> **TASKS TO PERFORM**:
1 - Answer these questions about the Tomcat session replication post:
(a) Which version of Tomcat is being set up for clustering?
(b) What multicast address is given for the Membership element?
(c) Which port is the Receiver configured to use?
2 - Write the next part of the Tomcat session replication post, continuing from the point where it stops.

> **ARTICLE**:
******************************

Tomcat's Clustering / Session Replication not replicating properly

nvioli picture nvioli · Sep 16, 2013 · Viewed 28.1k times · Source

I'm setting up clustering/replication on Tomcat 7 on my local machine, to evaluate it for use with my environment/codebase.

Setup

I have two identical tomcat servers in sibling directories running on different ports. I have httpd listening on two other ports and connecting to the two tomcat instances as VirtualHosts. I can access and interact with both environments on the configured ports; everything is working as expected.

The tomcat servers have clustering enabled like this, in server.xml:

   <Cluster className="org.apache.catalina.ha.tcp.SimpleTcpCluster"
             channelSendOptions="8">

      <Manager className="org.apache.catalina.ha.session.DeltaManager"
               expireSessionsOnShutdown="false"
               notifyListenersOnReplication="true"/>

      <Channel className="org.apache.catalina.tribes.group.GroupChannel">
        <Membership className="org.apache.catalina.tribes.membership.McastService"
                    address="228.0.0.4"
                    port="45564"
                    frequency="500"
                    dropTime="3000"/>
        <Receiver className="org.apache.catalina.tribes.transport.nio.NioReceiver"
                  address="auto"
                  port="4001"
                  autoBind="100"
                  selectorTimeout="5000"
                  maxThreads="6"/>

        <Sender className="org.apache.catalina.tribes.transport.ReplicationTransmitter">
          <Transport className="org.apache.catalina.tribes.transport.nio.PooledParallelSender"/>
        </Sender>
        <Interceptor className="org.apache.catalina.tribes.group.interceptors.TcpFailureDetector"/>
        <Interceptor className="org.apache.catalina.tribes.group.interceptors.MessageDispatch15Interceptor"/>
      </Channel>

      <Valve className="org.apache.catalina.ha.tcp.ReplicationValve"

******************************

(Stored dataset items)
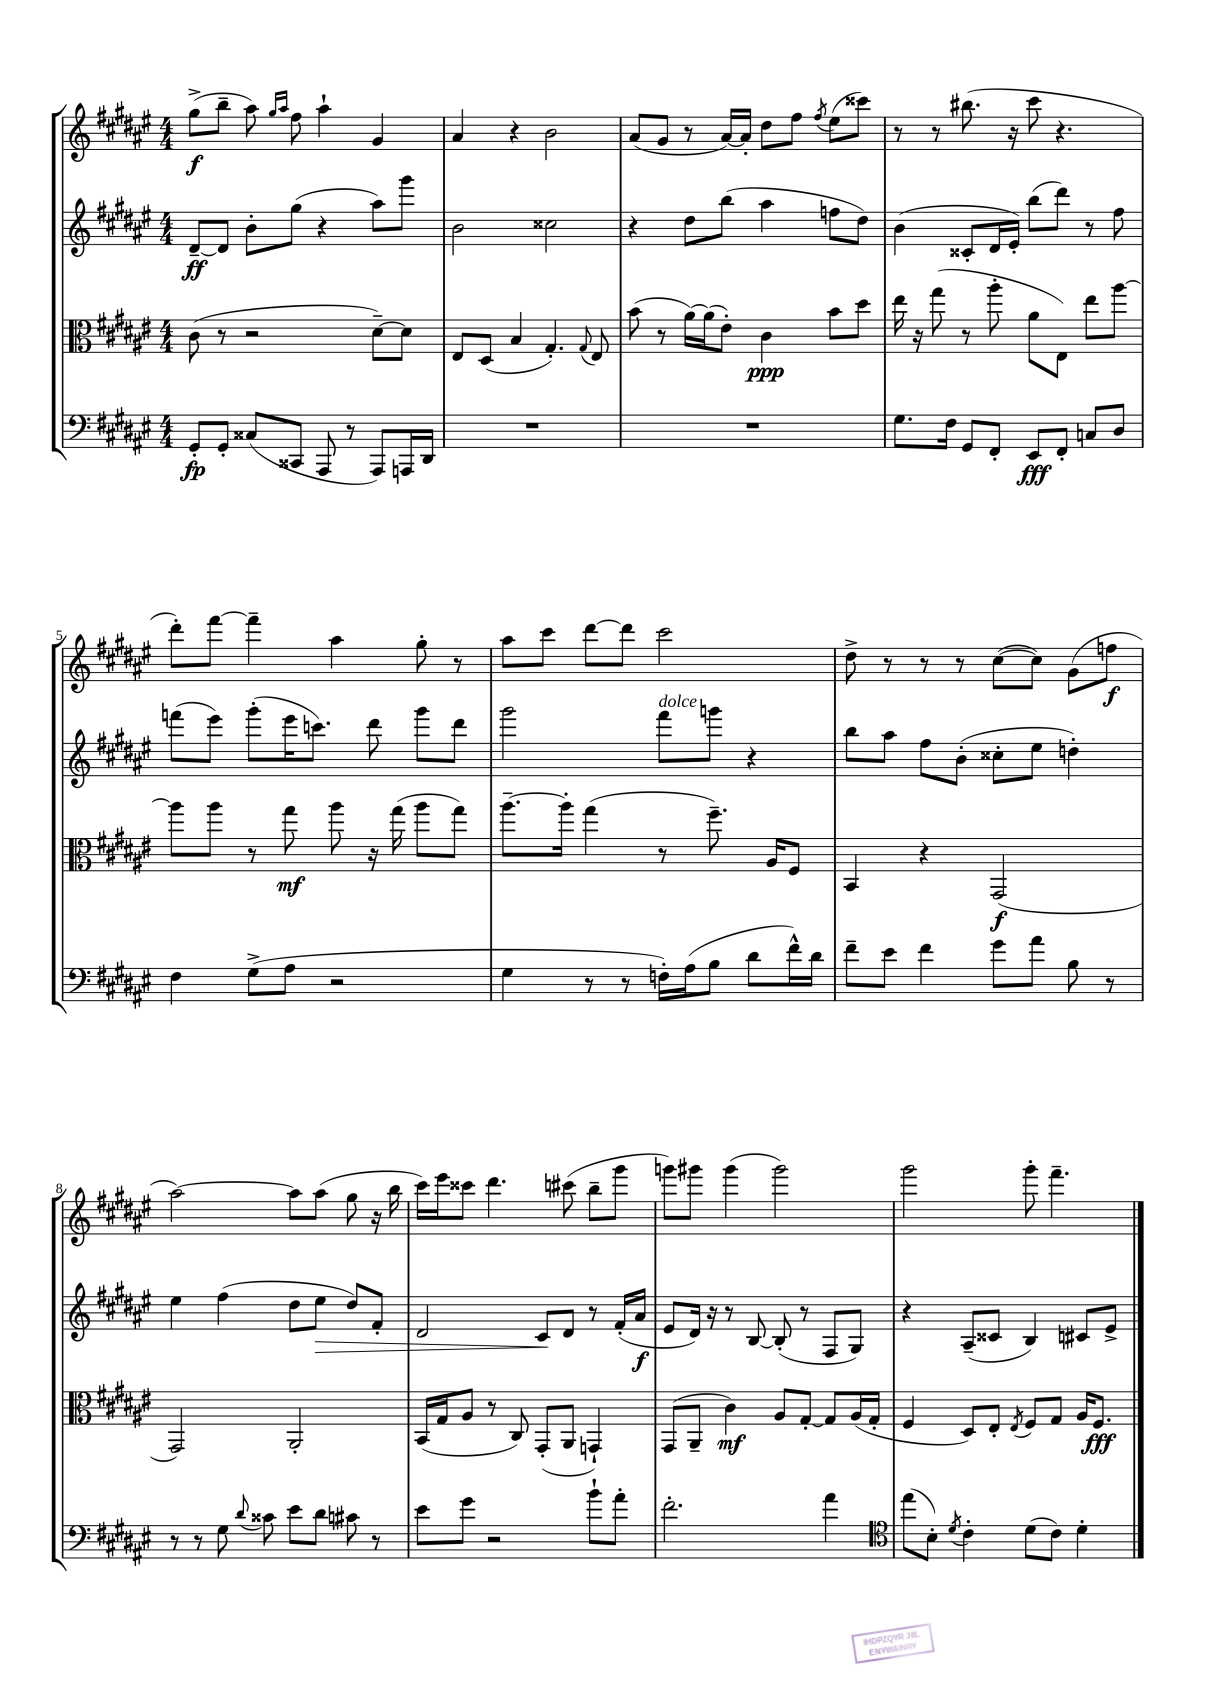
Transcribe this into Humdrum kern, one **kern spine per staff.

**kern	**kern	**kern	**kern
*staff4	*staff3	*staff2	*staff1
*clefF4	*clefC3	*clefG2	*clefG2
*k[f#c#g#d#a#e#]	*k[f#c#g#d#a#e#]	*k[f#c#g#d#a#e#]	*k[f#c#g#d#a#e#]
*M4/4	*M4/4	*M4/4	*M4/4
8GG#'/L	(8c#\	[8d#~/L	(8gg#^\L
8GG#'/J	8r	8d#/]J	8bb~\J
(8C##/L	2r	8b'\L	8aa#\)
.	.	.	16qqgg#/LL
.	.	.	16qqaa#/JJ
8CC##/J	.	(8gg#\J	8ff#\
8AAA#/	.	4r	4aa#`\
8r	.	.	.
8AAA#/L)	[8d#~\L)	8aa#\L)	4g#/
16AAA/L	8d#\]J	8ggg#\J	.
16DD#/JJ	.	.	.
=	=	=	=
1r	8E#/L	2b\	4a#/
.	(8D#/J	.	.
.	4B/	.	4r
.	4.G#'/)	2cc##\	2b\
.	8qqG#/	.	.
.	8E#/	.	.
=	=	=	=
1r	(8b\	4r	(8a#/L
.	8r	.	8g#/J
.	[16a#\LL)	8dd#\L	8r
.	(16a#\]J	.	.
.	8e#'\J)	(8bb\J	[16a#/LL)
.	.	.	16a#'/]JJ
.	4c#\	4aa#\	8dd#\L
.	.	.	8ff#\J
.	.	.	8qff#/
.	8b\L	8ff\L	(8ee#\L
.	8dd#\J	8dd#\J)	8ccc##\J)
=	=	=	=
8.G#\L	16ee#\	(4b\	8r
.	16r	.	.
.	(8gg#\	.	8r
16F#\Jk	.	.	.
8GG#/L	8r	8c##'/L	(8.bb#\
8FF#'/J	8aa#'\	16d#/L	.
.	.	16e#'/JJ)	16r
8EE#/L	8a#\L	(8bb\L	8ccc#\
8FF#'/J	8E#\J)	8ddd#\J)	4.r
8C/L	8ee#\L	8r	.
8D#/J	[8aa#\J	8ff#\	.
=	=	=	=
4F#\	8aa#\]L	(8fff\L	8ddd#'\L)
.	8aa#\J	8eee#\J)	[8fff#\J
(8G#^\L	8r	(8ggg#'\L	4fff#~\]
8A#\J	8gg#\	16eee#\K	.
.	.	8.ccc\J)	.
2r	8aa#\	.	4aa#\
.	16r	8ddd#\	.
.	(16gg#\	.	.
.	8aa#\L	8ggg#\L	8gg#'\
.	8gg#\J)	8ddd#\J	8r
=	=	=	=
4G#\	[8.aa#~\L	2ggg#\	8aa#\L
.	.	.	8ccc#\J
.	16aa#'\]Jk	.	.
8r	(4gg#\	.	[8ddd#\L
8r	.	.	8ddd#\]J
16F'\LL)	8r	8fff#\L	2ccc#\
(16A#\J	.	.	.
8B\J	8.ff#~\)	8ggg\J	.
8d#\L	.	4r	.
.	16A#/LK	.	.
16f#^^\L)	8F#/J	.	.
16d#\JJ	.	.	.
=	=	=	=
8f#~\L	4BB/	8bb\L	8dd#^\
8e#\J	.	8aa#\J	8r
4f#\	4r	8ff#\L	8r
.	.	(8b'\J	8r
8g#\L	(2GG#/	8cc##'\L	([8cc#\L
8a#\J	.	8ee#\J	8cc#\]J)
8B\	.	4dd'\)	(8g#\L
8r	.	.	8ff\J
=	=	=	=
8r	2GG#/)	4ee#\	[2aa#\)
8r	.	.	.
8G#\	.	(4ff#\	.
8qqd#/	.	.	.
8c##\	.	.	.
8e#\L	2AA#'/	8dd#\L	8aa#\]L
8d#\J	.	8ee#\J	(8aa#\J
8c#\	.	8dd#/L)	8gg#\
8r	.	8f#'/J	16r
.	.	.	16bb\
=	=	=	=
8e#\L	(16BB/LL	2d#/	16ccc#\LL)
.	16G#/J	.	16eee#\J
8g#\J	8A#/J	.	8ccc##\J
2r	8r	.	4.ddd#\
.	8C#/)	.	.
.	(8GG#'/L	8c#/L	.
.	8AA#/J	8d#/J	(8ccc#\
8b`\L	4GG`/)	8r	8bb~\L
8a#'\J	.	(16f#'/LL	8ggg#\J
.	.	16a#/JJ	.
=	=	=	=
2.f#'\	(8GG#/L	8e#/L	8ggg\L)
.	8AA#~/J	16d#/Jk)	8ggg#\J
.	.	16r	.
.	4c#\)	8r	(4ggg#\
.	.	[8B/	.
.	8A#/L	(8B'/]	2ggg#\)
.	[8G#'/J	8r	.
4a#\	8G#/]L	8F#/L	.
.	(16A#/L	8G#/J)	.
.	16G#'/JJ	.	.
=	=	=	=
*clefC4	*	*	*
(8ee#\L	4F#/	4r	2ggg#\
8B'\J)	.	.	.
8qd#/	.	.	.
4c#'\	8D#/L)	(8A#~/L	.
.	8E#'/J	8c##/J	.
.	8qE#/	.	.
(8d#\L	8F#/L	4B/)	8ggg#'\
8c#\J)	8G#/J	.	4.fff#~\
4d#'\	16A#/LK	8c#/L	.
.	8.F#/J	.	.
.	.	8e#^/J	.
==	==	==	==
*-	*-	*-	*-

******************************

> **THE ANSWERS**:
1 -
(a) Tomcat 7
(b) 228.0.0.4
(c) 4001

2 -
             filter=""/>
      <Valve className="org.apache.catalina.ha.session.JvmRouteBinderValve"/>

      <Deployer className="org.apache.catalina.ha.deploy.FarmWarDeployer"
                tempDir="/tmp/war-temp/"
                deployDir="/tmp/war-deploy/"
                watchDir="/tmp/war-listen/"
                watchEnabled="false"/>

      <ClusterListener className="org.apache.catalina.ha.session.JvmRouteSessionIDBinderListener"/>
      <ClusterListener className="org.apache.catalina.ha.session.ClusterSessionListener"/>
   </Cluster>

and I added the distributable tag to the very beginning of web.xml:

<web-app xmlns="http://java.sun.com/xml/ns/javaee"
  xmlns:xsi="http://www.w3.org/2001/XMLSchema-instance"
  xsi:schemaLocation="http://java.sun.com/xml/ns/javaee
                      http://java.sun.com/xml/ns/javaee/web-app_3_0.xsd"
  version="3.0">
  <distributable />

  (lots more...)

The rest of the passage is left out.